Zafón himself considered this issue in a Q&A about the creation of The Shadow of the Wind, where he says “it is a story that is made of many stories; it’s a story that combines humour, it combines mystery, it combines a love story, it combines historical fiction – it combines many different genres, to create a new one, a new genre, a hybrid that does all those things as well.”

Unfortunately he doesn’t give that genre a name.

Perhaps there is something in reversing the process and  ruling genres out, rather than in. In what seemed at first a daring idea, I began to consider whether putting my novels in the Historical Fiction category really was the best thing to do. Certainly they all have historical settings, but then I began to wonder what sets one historical novel apart from another. And what do they all have in common? Historical authenticity seems an essential quality in a historical novel, and the recent trend towards the novelisation of historical figures (such as Hilary Mantel’s trilogy) is one of many narrow trends within a genre that might otherwise be seen as relatively homogenous. Authenticity is certainly important to me, and I do a lot of research to make sure that settings are accurate, but am I contributing something new to the genre of historical fiction? No, probably not. Because what I am contributing is nothing to do with the historical aspect. And so, by way of an experiment, I am relocating my novels from historical fiction to historical fantasy, because I am, like Zafón and Morgenstern and Aaronovitch and Attwood, trying to say something new in fantasy.
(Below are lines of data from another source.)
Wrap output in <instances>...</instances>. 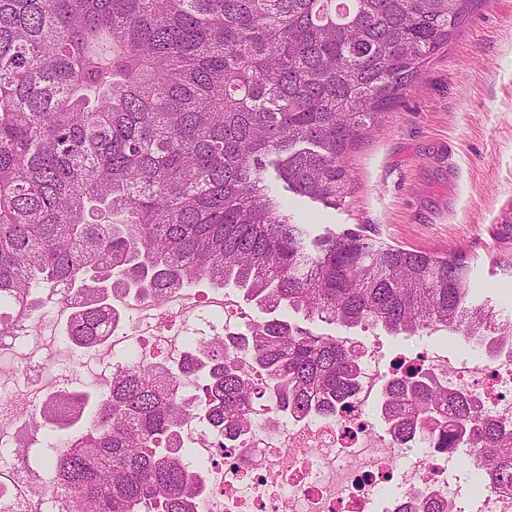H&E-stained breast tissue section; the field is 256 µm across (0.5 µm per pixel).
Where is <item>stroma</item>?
Wrapping results in <instances>:
<instances>
[{
    "label": "stroma",
    "instance_id": "obj_1",
    "mask_svg": "<svg viewBox=\"0 0 512 512\" xmlns=\"http://www.w3.org/2000/svg\"><path fill=\"white\" fill-rule=\"evenodd\" d=\"M350 195L327 208L306 198L290 212L410 251H455L472 268L475 300L512 316V0H479L380 130L347 157ZM118 357L56 340L45 354L67 389L94 383L81 361L110 374Z\"/></svg>",
    "mask_w": 512,
    "mask_h": 512
}]
</instances>
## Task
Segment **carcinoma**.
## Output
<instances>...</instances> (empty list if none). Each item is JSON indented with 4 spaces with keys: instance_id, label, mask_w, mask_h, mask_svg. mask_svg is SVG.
<instances>
[{
    "instance_id": "1",
    "label": "carcinoma",
    "mask_w": 512,
    "mask_h": 512,
    "mask_svg": "<svg viewBox=\"0 0 512 512\" xmlns=\"http://www.w3.org/2000/svg\"><path fill=\"white\" fill-rule=\"evenodd\" d=\"M474 5L0 0V337L63 299V336L89 350L120 319L112 296L160 303L202 280L264 314L230 342L191 340L176 367L129 353L103 382L48 394L29 425L63 438L38 466L57 512H196L191 412L225 448L262 399L293 417L347 403L358 354L284 311L391 335L442 328L512 358V319L474 304L462 258L315 234L284 198L342 204L349 152ZM186 371L203 378L197 400L179 391ZM381 415L403 439L425 429L440 449H470L512 485V431L427 370L387 380ZM40 507L0 472V512Z\"/></svg>"
}]
</instances>
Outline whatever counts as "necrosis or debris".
Segmentation results:
<instances>
[{
  "label": "necrosis or debris",
  "instance_id": "necrosis-or-debris-1",
  "mask_svg": "<svg viewBox=\"0 0 512 512\" xmlns=\"http://www.w3.org/2000/svg\"><path fill=\"white\" fill-rule=\"evenodd\" d=\"M132 320L115 324L111 343L148 342L178 362L187 353L189 335L221 329L239 335L249 320L237 300L212 298L202 309L182 303L180 291L163 302L123 300ZM357 351L358 388L336 413L281 421L274 404L253 407V431L244 443L220 449L199 416L183 426L206 454H222L208 467L209 481L199 512H424L437 504L441 512H465L462 495L451 489L447 470L453 455L437 450L431 437L416 434L403 442L378 422L382 386L392 375L413 367L445 372L453 391L474 399L490 421L512 428V362L476 354L448 364L436 347L434 332L422 338L413 356L385 361L378 341L342 336ZM412 453L404 468L388 464L391 453Z\"/></svg>",
  "mask_w": 512,
  "mask_h": 512
}]
</instances>
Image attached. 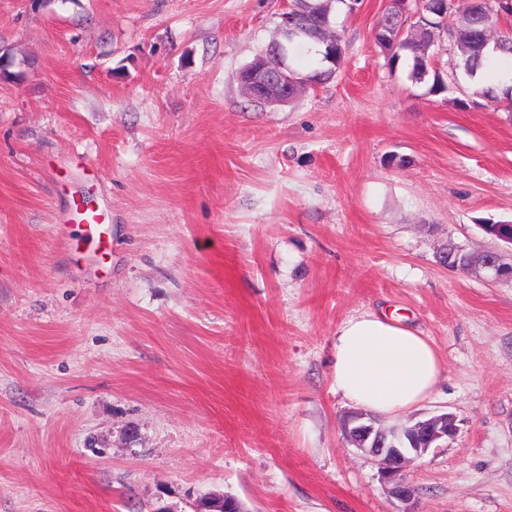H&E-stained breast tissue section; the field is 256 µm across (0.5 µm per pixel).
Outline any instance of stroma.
Segmentation results:
<instances>
[{
  "label": "stroma",
  "instance_id": "1",
  "mask_svg": "<svg viewBox=\"0 0 512 512\" xmlns=\"http://www.w3.org/2000/svg\"><path fill=\"white\" fill-rule=\"evenodd\" d=\"M289 3L0 0V512H512V280L438 261L501 247L512 112L390 69L388 0L337 5L334 81L252 102ZM379 309L444 361L381 424H457L408 506L331 377L337 327ZM284 47L285 45L280 44L275 52L268 54L260 66L252 69L247 67L240 72L241 74L246 72L244 77L254 85V93L252 96L253 102L274 106L283 105L290 100L287 92L278 90L276 87L271 86L268 79V71L274 64V61H277L278 69L282 68L279 61H281L280 56ZM273 71L278 72L275 65H273Z\"/></svg>",
  "mask_w": 512,
  "mask_h": 512
}]
</instances>
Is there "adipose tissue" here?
<instances>
[{"mask_svg":"<svg viewBox=\"0 0 512 512\" xmlns=\"http://www.w3.org/2000/svg\"><path fill=\"white\" fill-rule=\"evenodd\" d=\"M442 372L433 342L385 313L352 316L336 330L331 363L336 391L373 413L415 407L431 396Z\"/></svg>","mask_w":512,"mask_h":512,"instance_id":"obj_1","label":"adipose tissue"}]
</instances>
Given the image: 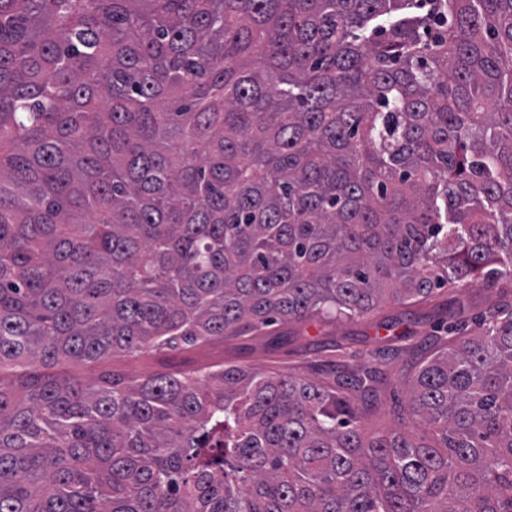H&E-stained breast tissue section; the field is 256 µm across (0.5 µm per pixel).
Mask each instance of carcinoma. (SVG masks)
I'll return each mask as SVG.
<instances>
[{
  "instance_id": "cac0c4a2",
  "label": "carcinoma",
  "mask_w": 512,
  "mask_h": 512,
  "mask_svg": "<svg viewBox=\"0 0 512 512\" xmlns=\"http://www.w3.org/2000/svg\"><path fill=\"white\" fill-rule=\"evenodd\" d=\"M512 284V0H0V512H512V293L381 371L54 368Z\"/></svg>"
}]
</instances>
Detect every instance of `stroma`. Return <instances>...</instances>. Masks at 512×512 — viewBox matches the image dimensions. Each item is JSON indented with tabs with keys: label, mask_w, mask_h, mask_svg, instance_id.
<instances>
[{
	"label": "stroma",
	"mask_w": 512,
	"mask_h": 512,
	"mask_svg": "<svg viewBox=\"0 0 512 512\" xmlns=\"http://www.w3.org/2000/svg\"><path fill=\"white\" fill-rule=\"evenodd\" d=\"M499 289L473 283L456 293L441 291L432 302L414 307L385 304L363 318L313 324L298 344L271 351L263 336L249 335L232 341L214 340L186 350H158L136 357H121L77 367V375L92 379L113 373L132 381L158 371L189 370L199 365L225 362L263 371H292L308 379L324 378L327 371H352L374 363L382 371L379 384L383 409L365 419L367 428L393 425L409 394V381L417 363L437 349L439 329L455 321V302L466 304L465 319L476 318L498 300ZM394 320L392 330L381 329Z\"/></svg>",
	"instance_id": "1"
}]
</instances>
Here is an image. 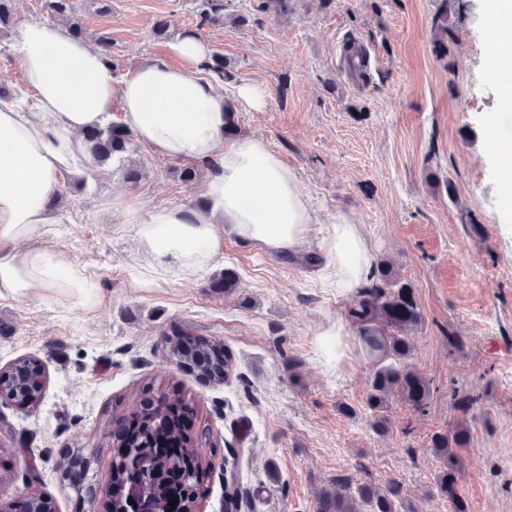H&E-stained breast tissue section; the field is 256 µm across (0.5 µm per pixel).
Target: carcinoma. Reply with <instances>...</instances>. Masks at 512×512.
Segmentation results:
<instances>
[{
  "label": "carcinoma",
  "instance_id": "obj_1",
  "mask_svg": "<svg viewBox=\"0 0 512 512\" xmlns=\"http://www.w3.org/2000/svg\"><path fill=\"white\" fill-rule=\"evenodd\" d=\"M15 0H0V31L14 24ZM43 8L52 16L72 20L70 30L74 37L84 35L82 24L73 19V0H43ZM199 25L214 24L224 19V0H198ZM205 70L224 80L230 78L224 64V55L212 54ZM134 135L123 124L110 122L94 126L83 133L87 150L98 162L123 158L132 145ZM211 287L222 288L228 294L237 290L238 277L231 270L215 278ZM351 316L358 324L359 338L365 351L369 371L367 405L375 412L388 407L389 395L396 393L413 410L421 411L430 396V383L408 363L411 354L407 331L419 326L421 312L414 288L390 266L383 264L371 271L368 284L359 288L357 307ZM170 352L175 360L192 364L206 378L221 380L233 368V359L223 346L208 338L183 335L170 341ZM189 402L176 392H166L163 400L142 410L140 421L142 433L134 439L121 437L112 441L117 462L112 464V504L114 512H122L130 487L137 488L145 500L148 512H167L169 488L162 476L150 469L136 485L126 474L118 459L124 449L136 448L150 457L154 454L151 444L158 428L176 434L182 433L178 406ZM465 433L453 429L448 433H437L432 446L442 460L443 467L437 479V489L448 499L450 512H469L468 504L458 485L459 456L456 449L466 445ZM172 469L183 472L184 481L192 484L200 481V464L196 449L183 448L171 457ZM401 489L394 485L380 491L370 484L350 488L347 480L338 478L324 489L317 501V512H398Z\"/></svg>",
  "mask_w": 512,
  "mask_h": 512
}]
</instances>
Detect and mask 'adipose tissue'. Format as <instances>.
<instances>
[{"instance_id":"ef3b65f1","label":"adipose tissue","mask_w":512,"mask_h":512,"mask_svg":"<svg viewBox=\"0 0 512 512\" xmlns=\"http://www.w3.org/2000/svg\"><path fill=\"white\" fill-rule=\"evenodd\" d=\"M33 107L0 104V288L23 296L39 288H66L88 298L96 281L60 251L33 247L66 215L51 198L62 168L90 162L83 130L101 124L113 98L123 124L157 153L213 166L205 208L160 204L149 210L116 199L134 227L138 254L152 268L191 275L224 251L225 234L272 251L291 250L309 234V207L294 175L259 139L224 140L220 86L199 69L209 55L194 35L169 46L175 67L148 60L115 80L103 53L64 25L27 21L12 46ZM326 260L321 283L348 293L368 278L371 249L358 225L340 219L320 242Z\"/></svg>"}]
</instances>
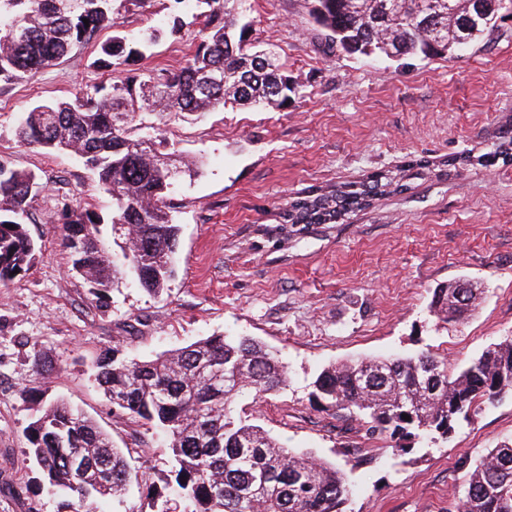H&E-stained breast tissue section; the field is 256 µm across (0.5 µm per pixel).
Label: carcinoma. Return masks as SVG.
I'll return each mask as SVG.
<instances>
[{"instance_id":"cac0c4a2","label":"carcinoma","mask_w":512,"mask_h":512,"mask_svg":"<svg viewBox=\"0 0 512 512\" xmlns=\"http://www.w3.org/2000/svg\"><path fill=\"white\" fill-rule=\"evenodd\" d=\"M130 0H0V81L14 83L55 65L106 28L95 64L135 66L165 30L149 28L130 38L119 15ZM210 7L206 33L177 73L147 83L131 70L125 83L79 90L66 100L39 102L16 129L28 147L65 151L81 160L97 186L112 197V232L125 240L129 270L141 288L159 293L175 274L179 225L169 194L199 168L169 163L155 142L138 133L136 120L153 112L196 116L227 105L281 109L299 85L272 53L250 43V24L234 12L237 0H195ZM314 22L328 41L350 54L401 59L451 54L512 17V0H484V18L467 22L472 0H433L444 14L433 31L419 25L428 0H313ZM25 20L27 36L13 42L9 27ZM89 24H84L83 19ZM392 179L377 174L290 204L286 223L329 224L370 205ZM42 183L31 171L0 161V284L23 278L38 250L26 224ZM61 242L70 271L101 302L119 271L99 237L103 218L90 209L60 215ZM477 291L465 300L455 284L434 291L430 312L443 322L474 310ZM97 381L112 406L128 418L163 431L174 462L172 488L188 512H341L349 494L335 466L279 445L260 426L233 417L239 399H259L286 383L285 366L258 340L213 335L150 359L104 355ZM311 393L327 410L369 425L372 433L402 442L448 436L469 418L472 406L493 404L512 391V340L487 348L457 373L429 352L410 357H365L323 370ZM410 420L403 419V415ZM29 453L48 485L62 491L68 512H96L97 503L122 494L143 474L90 418L63 401L49 402L25 430ZM96 476L109 465L106 491L85 496L74 489L73 461ZM462 512H512V444L491 449L475 464L460 499Z\"/></svg>"}]
</instances>
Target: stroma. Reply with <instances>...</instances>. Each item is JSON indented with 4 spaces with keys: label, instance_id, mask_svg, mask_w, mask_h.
Segmentation results:
<instances>
[{
    "label": "stroma",
    "instance_id": "stroma-1",
    "mask_svg": "<svg viewBox=\"0 0 512 512\" xmlns=\"http://www.w3.org/2000/svg\"><path fill=\"white\" fill-rule=\"evenodd\" d=\"M311 0H237L251 38L273 51L299 84L288 107L219 108L196 119L151 115L152 134L202 162L170 194L180 235L174 278L160 295L124 274L98 305L69 271L56 219L89 208L115 262L122 240L107 219L112 199L82 161L18 142L21 115L41 100L120 84L125 67L94 66L97 43L73 48L33 78L0 85V160L45 186L28 231L38 244L18 283L0 286V512H61L43 486L25 428L38 401L61 398L97 421L132 469L146 472L99 512H173L164 437L119 414L98 386L96 363L115 350L133 358L217 334L261 340L287 371L285 389L241 399L236 415L283 446L341 469L343 512H456L472 465L512 439V394L473 406L448 437L370 434L319 409L311 383L329 364L428 351L457 371L489 345L512 339V162L484 161L512 126V18L454 55L399 61L329 45ZM170 0H139L121 15L137 35L167 25ZM190 0L183 25L140 63L142 77L179 71L205 32ZM403 173L401 187L332 224H289L299 197ZM465 279L484 294L464 321L428 311L435 288ZM40 352L46 374L32 354Z\"/></svg>",
    "mask_w": 512,
    "mask_h": 512
}]
</instances>
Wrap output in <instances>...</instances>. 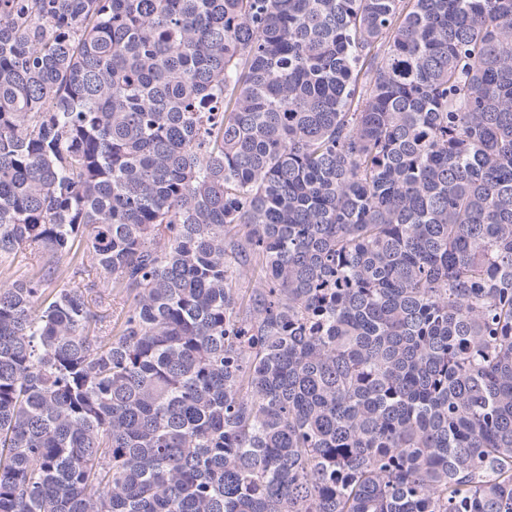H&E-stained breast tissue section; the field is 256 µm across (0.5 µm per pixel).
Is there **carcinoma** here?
I'll return each mask as SVG.
<instances>
[{"label":"carcinoma","instance_id":"1","mask_svg":"<svg viewBox=\"0 0 512 512\" xmlns=\"http://www.w3.org/2000/svg\"><path fill=\"white\" fill-rule=\"evenodd\" d=\"M0 512H512V0H0Z\"/></svg>","mask_w":512,"mask_h":512}]
</instances>
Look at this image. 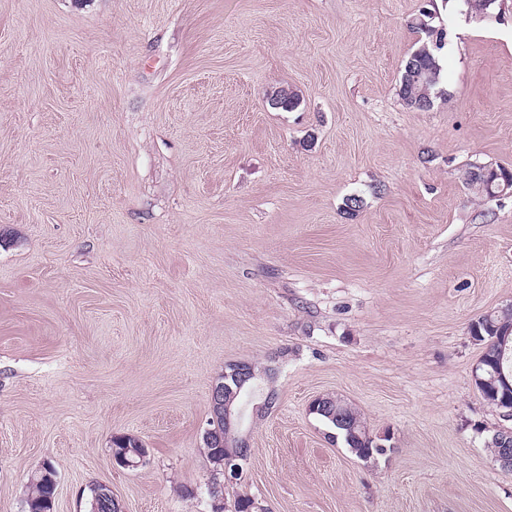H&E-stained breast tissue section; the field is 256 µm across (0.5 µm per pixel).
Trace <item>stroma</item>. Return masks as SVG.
<instances>
[{
  "label": "stroma",
  "mask_w": 512,
  "mask_h": 512,
  "mask_svg": "<svg viewBox=\"0 0 512 512\" xmlns=\"http://www.w3.org/2000/svg\"><path fill=\"white\" fill-rule=\"evenodd\" d=\"M448 32L430 110L398 89L421 8ZM0 0V512L58 472L125 512H212L225 364L276 373L225 484L268 512H512L472 377L512 304V0ZM291 111L271 108L277 91ZM360 208L349 209L350 198ZM339 398L386 454L310 414ZM139 438L136 470L112 439ZM469 189L477 196L495 198L512 192V171L499 166H478L467 172Z\"/></svg>",
  "instance_id": "stroma-1"
}]
</instances>
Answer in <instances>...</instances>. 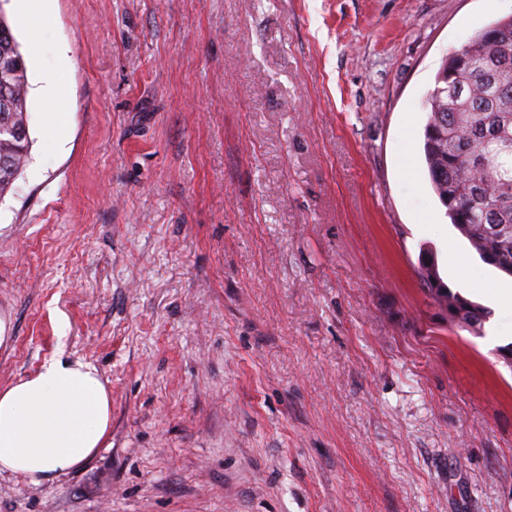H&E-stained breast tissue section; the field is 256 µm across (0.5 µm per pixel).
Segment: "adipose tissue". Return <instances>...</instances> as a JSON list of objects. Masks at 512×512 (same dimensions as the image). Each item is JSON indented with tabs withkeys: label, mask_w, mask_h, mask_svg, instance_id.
<instances>
[{
	"label": "adipose tissue",
	"mask_w": 512,
	"mask_h": 512,
	"mask_svg": "<svg viewBox=\"0 0 512 512\" xmlns=\"http://www.w3.org/2000/svg\"><path fill=\"white\" fill-rule=\"evenodd\" d=\"M112 402L94 367L60 359L0 387V475L38 484L83 465L106 442Z\"/></svg>",
	"instance_id": "1"
}]
</instances>
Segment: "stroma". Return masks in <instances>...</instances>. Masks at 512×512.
I'll list each match as a JSON object with an SVG mask.
<instances>
[{
    "label": "stroma",
    "instance_id": "obj_1",
    "mask_svg": "<svg viewBox=\"0 0 512 512\" xmlns=\"http://www.w3.org/2000/svg\"><path fill=\"white\" fill-rule=\"evenodd\" d=\"M0 5L30 92L0 386L95 367L105 448L0 512H512V278L435 196L443 61L512 0ZM54 81L64 126L37 94ZM488 307L449 327L419 284ZM419 278L426 294L446 312L448 325L482 335L491 311L458 291H453L441 278L432 251H425L419 259Z\"/></svg>",
    "mask_w": 512,
    "mask_h": 512
}]
</instances>
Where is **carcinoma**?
I'll list each match as a JSON object with an SVG mask.
<instances>
[{"label":"carcinoma","instance_id":"cac0c4a2","mask_svg":"<svg viewBox=\"0 0 512 512\" xmlns=\"http://www.w3.org/2000/svg\"><path fill=\"white\" fill-rule=\"evenodd\" d=\"M450 53L438 74L454 68L456 55L468 62L448 89L429 92L423 153L431 186L450 223L484 263L512 276V20L500 19ZM18 61L0 82L12 98V124L28 121L27 68L4 15L0 14V58ZM30 139L0 134V159L21 171L29 159ZM426 294L446 312L448 325L483 335L491 311L452 290L441 278L433 252L419 259Z\"/></svg>","mask_w":512,"mask_h":512}]
</instances>
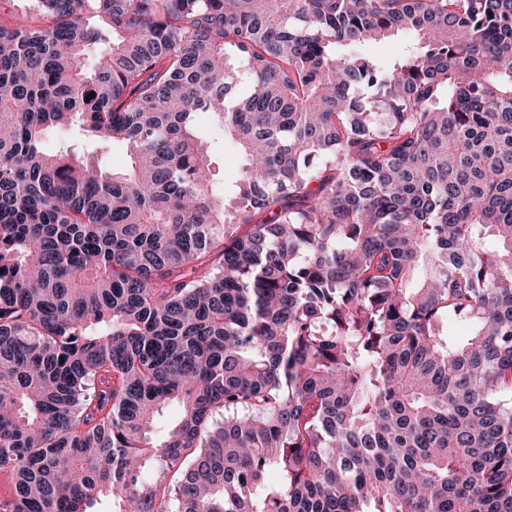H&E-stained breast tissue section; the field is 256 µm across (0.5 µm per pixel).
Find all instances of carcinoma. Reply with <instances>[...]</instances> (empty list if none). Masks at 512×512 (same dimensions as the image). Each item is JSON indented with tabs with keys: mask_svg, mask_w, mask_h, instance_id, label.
Listing matches in <instances>:
<instances>
[{
	"mask_svg": "<svg viewBox=\"0 0 512 512\" xmlns=\"http://www.w3.org/2000/svg\"><path fill=\"white\" fill-rule=\"evenodd\" d=\"M34 2L0 512H512V0ZM212 152L216 163L220 166L226 179H231L237 170V148L236 146L225 141L219 134L212 135Z\"/></svg>",
	"mask_w": 512,
	"mask_h": 512,
	"instance_id": "1",
	"label": "carcinoma"
}]
</instances>
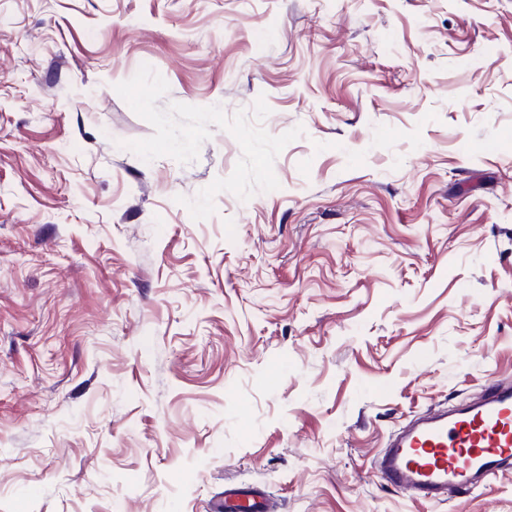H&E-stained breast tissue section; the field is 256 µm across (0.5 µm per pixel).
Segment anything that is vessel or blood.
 <instances>
[{
    "label": "vessel or blood",
    "mask_w": 512,
    "mask_h": 512,
    "mask_svg": "<svg viewBox=\"0 0 512 512\" xmlns=\"http://www.w3.org/2000/svg\"><path fill=\"white\" fill-rule=\"evenodd\" d=\"M388 485L428 502L474 489L512 467V384L497 382L455 410L420 416L394 434L376 460ZM224 512H276L246 488L224 493Z\"/></svg>",
    "instance_id": "vessel-or-blood-1"
}]
</instances>
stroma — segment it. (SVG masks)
I'll use <instances>...</instances> for the list:
<instances>
[{
	"label": "stroma",
	"mask_w": 512,
	"mask_h": 512,
	"mask_svg": "<svg viewBox=\"0 0 512 512\" xmlns=\"http://www.w3.org/2000/svg\"><path fill=\"white\" fill-rule=\"evenodd\" d=\"M252 110L280 187L124 149L115 84ZM512 383V0H0V512H512V474L432 504L374 461ZM273 501L263 498L258 492L246 488L224 491L225 512H277Z\"/></svg>",
	"instance_id": "stroma-1"
}]
</instances>
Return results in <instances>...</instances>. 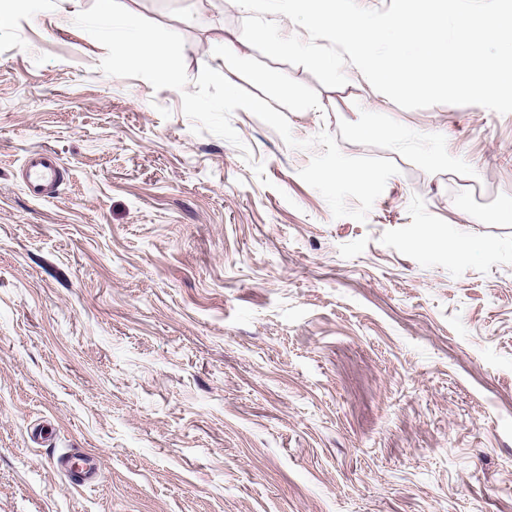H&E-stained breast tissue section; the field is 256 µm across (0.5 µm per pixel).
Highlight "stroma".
<instances>
[{"mask_svg":"<svg viewBox=\"0 0 512 512\" xmlns=\"http://www.w3.org/2000/svg\"><path fill=\"white\" fill-rule=\"evenodd\" d=\"M120 2L183 37L187 91L223 67L296 139L399 172L333 218L312 151L251 112L242 147L194 133L183 92L0 6V512H512V113L325 87L254 49L235 0ZM42 149L50 200L18 176ZM73 451L99 484L53 466ZM63 173L64 168L55 155L35 150L26 156L22 179L32 197L49 200L56 197ZM79 460L81 463H76ZM53 465L62 471L70 484L82 487L99 481V469L95 458L83 452L53 458Z\"/></svg>","mask_w":512,"mask_h":512,"instance_id":"35a3bbf8","label":"stroma"}]
</instances>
I should like one day not to be the new Sarah Waters or the new Erin Morgenstern or even a other-gendered reincarnation of Zafón, but to be the only Evie Woolmore. My books are recognisably a genre in themselves, historical fiction infused with an otherworldly setting, worlds where the boundaries are blurred and things are not quite what they seem. But for now, my readers will be able to find my books under the big and welcoming umbrella of fantasy, where minds are open to distinctive voices saying interesting things.